Linear regression and correlation Flashcards
Fitting a line to scatterplot?
Method of least squares; makes use of differences between line and points being positive and negative so must square them. Similar to standard deviation! Choose line that has smallest value for sum of squares.
In regression, does σ of FEV1 (Y) depend on height (X axis)?
No: assumed that SD is constant for all heights (i.e. spread of FEV1 about the mean FEV1).
In regression, is it true that the FEV1 of a given student depends on his height?
No - only that the mean of the population of FEV1 depends linearly on the other variable. Y axis given as mean; X is actual value. Consider the FEV1s for the population of students with a given height and assume that this mean varies linearly with height.
Three parameters to estimate in regression?

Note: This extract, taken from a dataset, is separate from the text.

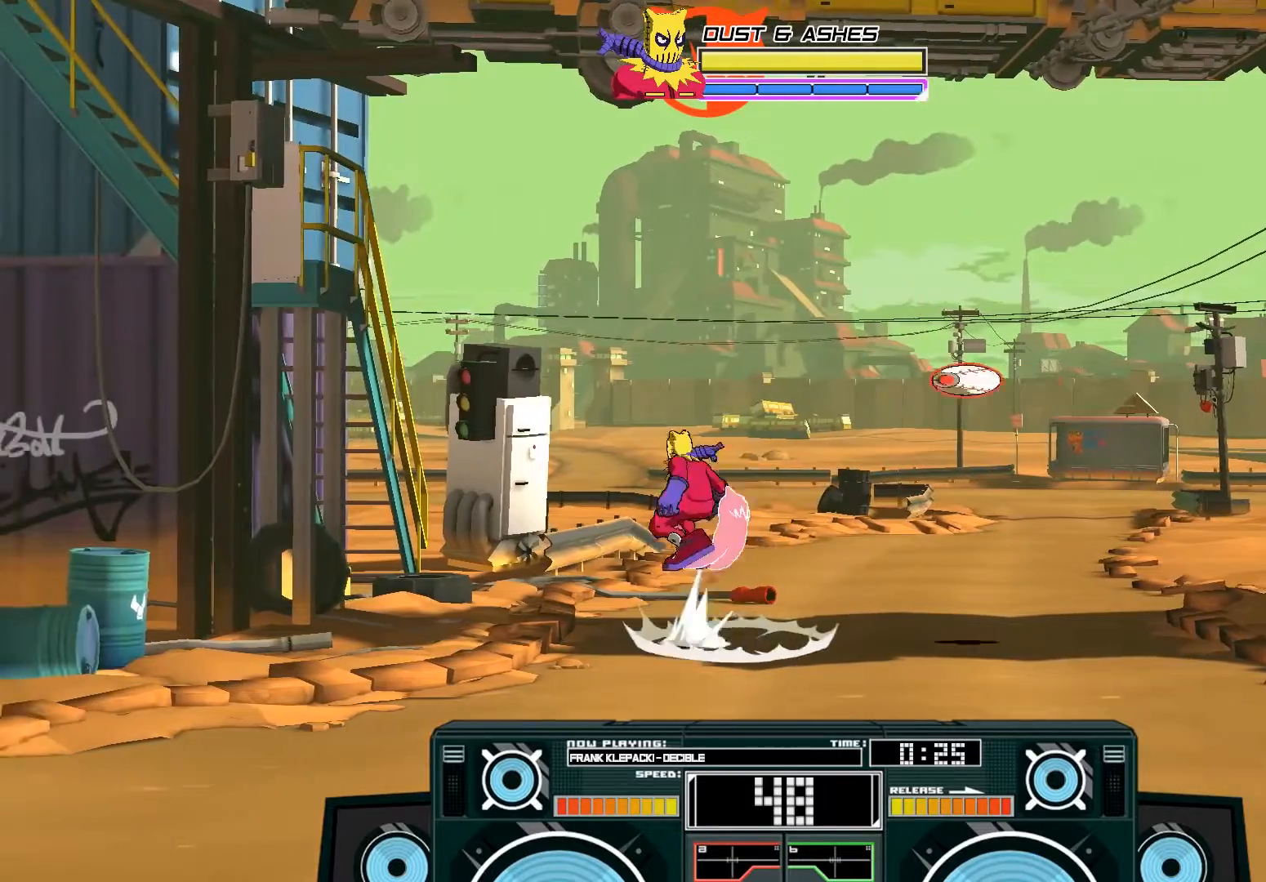
{"buttons": ["A", "B"], "left_stick": "right", "right_stick": "center", "events": [[117, "left_stick", "up-right"], [183, "B", "up"], [217, "A", "up"], [217, "left_stick", "center"], [317, "A", "down"], [350, "B", "down"], [350, "left_stick", "right"]]}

σ (SD about the line), α (intercept) and β (slope). Just as for a single variable can estimate the population mean μ and σ, here μ depends on α + βx, which are population parameters and cannot be known. Instead, use sample, fit line where y = a+bx and use these sample estimates. Also need to estimate σ about the line using s. Intercept (a) is on the same scale as y so uses same units. B is y per x.
b and β?
Just as use SE to see if m is a good estimate of μ, can see if b is a good estimate of β. Again, use SE, but more complicated.
Hypothesis testing in regression?
Has a limited role; more about how good estimate of β is. The one hypothesis of interest is whether β = 0. This is because if β=0 then the mean of Y does not change with the x variable (i.e. no association).
Regression in minitab?
Skip all but “the regression equation is”. Gives “FEV1” when should be mean FEV1. Also look at Predictor, Constant, Ht (x). Constant = intercept. Get SE of Ht listed under SE Coef, and get P value for Ht too. Next bit of output is S, the same as our s, i.e. estimate of SD (spread of FEV1 about the fitted line).
In summary, get estimated slope and intercept (under Coef), the SE of the slope, under SE Coef, the P value for β=0, and the SD about the line (s).
How can intercept be negative?
This is because intercept is mean FEV1 when height = 0 which would obviously not make sense. For this reason intercept is only important for plotting the slope.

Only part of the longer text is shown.